O isolamento*
Eliane Cantanhêde
O Brasil, senhoras e senhores contra
ou a favor do governo, deu um show de democracia numa semana tão bombástica. No
domingo, 1,4 milhão de pessoas pintaram a Paulista de verde e amarelo para
gritar “Fora Lula, fora Dilma, fora PT”. Na sexta, 80 mil adotaram o vermelho
para rechaçar o impeachment e berrar o oposto: “Fica Lula, fica Dilma, fica
PT”. Não houve confronto, pancadaria, medo. Houve, sim, um espetáculo de
cidadania, além de uma oportunidade para comparações.
Os “coxinhas” de domingo, com seus
pais, filhos, vizinhos e colegas de trabalho, pareciam ir ao parque exigir um
País melhor e mais digno. Os “mortadela” de sexta, cansados de guerra em
manifestações, mudaram de lado: os mesmos que, corajosamente, iam às ruas para
cobrar justiça e combater a corrupção, agora vão para malhar o juiz Sérgio
Moro, símbolo exatamente de justiça e de combate à corrupção. E ninguém se
esgoelou contra o desemprego!
Foi a eles que o ex-presidente e
quase, futuro ou ex-ministro (é para não entender mesmo...) Lula se dirigiu com
a camisa e a cara vermelhas, voltando no tempo. Com o mesmo carisma e tom que o
transformaram no maior líder de massa da história recente, Lula ignorou o País
indo ladeira abaixo com Dilma e a indústria, as lojas, os serviços despencando.
Ignorou também o assalto à Petrobrás, a promiscuidade com as empreiteiras, as
múltiplas empresas dos filhos nos seus próprios anos. Falou dos ganhos de seis,
sete anos atrás, perdidos no espaço.
Se as imagens foram lindas e
incandescentes tanto no domingo quanto na sexta, foram diferentes dimensões: 23
quarteirões da Paulista no domingo, com as mais variadas pessoas e nenhuma
bandeira de partido, e onze na sexta, com militantes ou convocados pelo PT, PC
do B, CUT, MST, UNE. Em décadas anteriores, muitos daqueles de domingo eram
liderados por estes, da sexta, contra a ditadura, a favor das Diretas-Já, pelo
impeachment de Collor.
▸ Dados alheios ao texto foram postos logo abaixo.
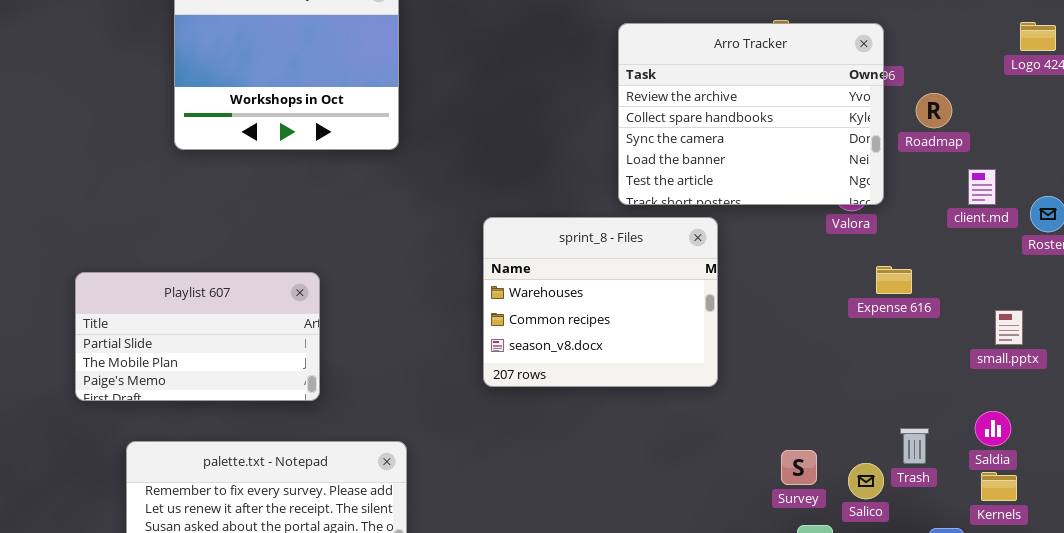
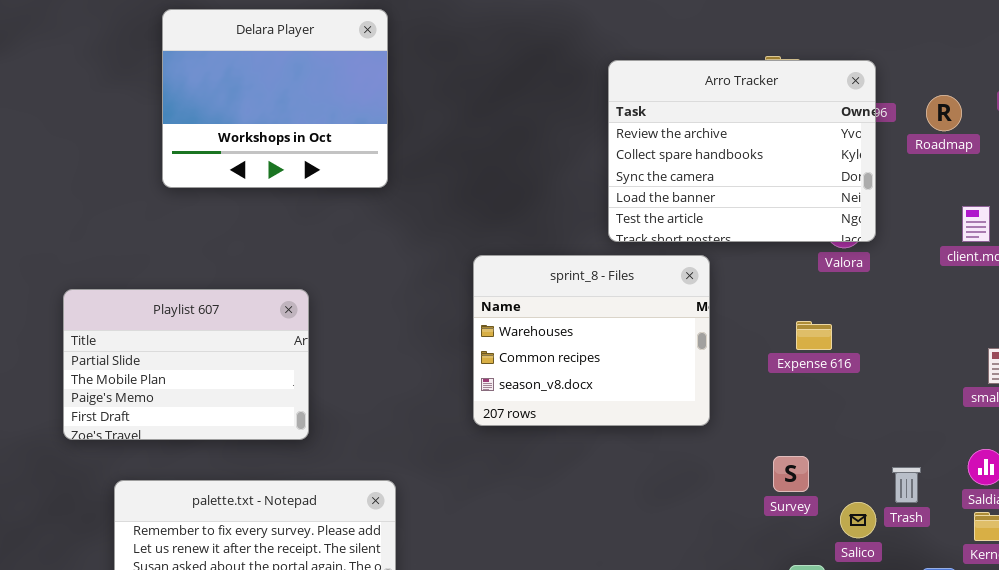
Roadmap: [916,93,952,128] -> [926,95,962,131], moved
Expense 616: [876,266,912,294] -> [796,321,832,350], moved
Playlist 607: [75,272,320,401] -> [63,289,309,440], resized
Survey: [781,450,817,485] -> [773,456,809,492], moved

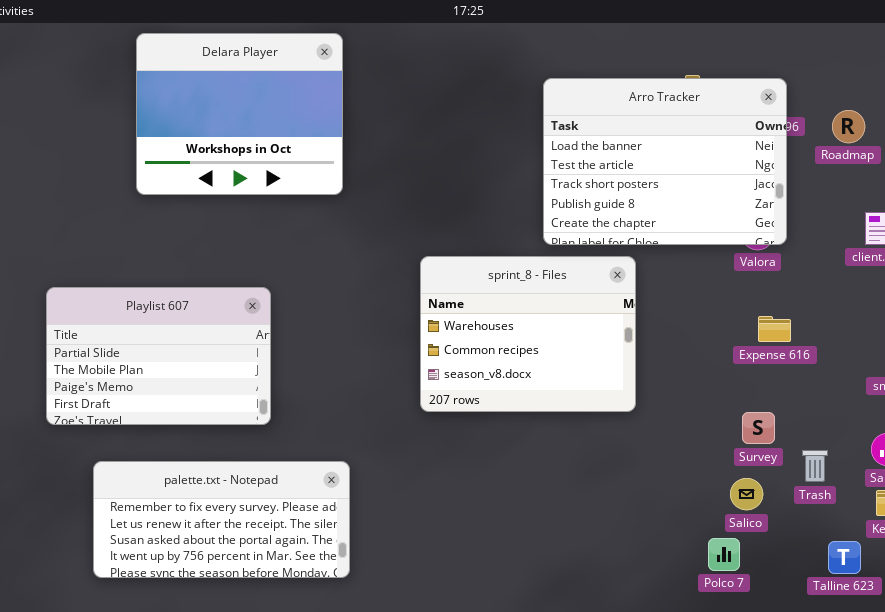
Arro Tracker: [608,60,876,242] -> [543,78,787,245], scrolled down 3 rows
Expense 616: [796,321,832,350] -> [758,316,791,342], moved
Survey: [773,456,809,492] -> [742,412,775,444], moved
Salico: [840,502,876,538] -> [730,478,763,510], moved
Hoje, os de vermelho fecham-se em torno deles próprios.
Isso se repetiu pelo País todo e casa
com o ambiente de Brasília, onde Dilma e Lula trancam-se em palácio com os
aliados incondicionais, largam pelo caminho os conquistados pelo “Lulinha Paz e
Amor” e os anos de crédito, consumo e alegria e irritam os demais. O
procurador-geral, Rodrigo Janot, frisou que deve o cargo à sua longa carreira.
O decano do Supremo, Celso de Mello, considerou um “insulto” Lula chamar o
tribunal de “acovardado” nos grampos e Gilmar Mendes virou herói das redes
sociais ao suspender a nomeação de Lula para o ministério e jogá-lo de novo no
colo de Moro.
A OAB – autora do pedido de
impeachment de Collor – decidiu por 26 a 2 apoiar o de Dilma e a CNI prega que
“é imprescindível restabelecer a governabilidade”. Só faltou a Receita Federal
estranhar a carteirada de Lula para o ministro Nelson Barbosa (que é quem se
sai melhor das fitas...) estancar as investigações no Instituto Lula.
Para fechar a semana, o novo ministro
da Justiça, Eugênio Aragão, que era do MR-8, passou pelo Santo Daime e virou
ministro porque o antecessor foi derrubado pelo STF e José Eduardo Cardozo se negava
a meter a mão na PF, declara ao repórter Leandro Colon que “se sentir cheiro de
vazamento (das investigações), a equipe da PF será trocada, toda”. Pronto,
incendiaram de vez a PF. Ficou faltando alguma instituição?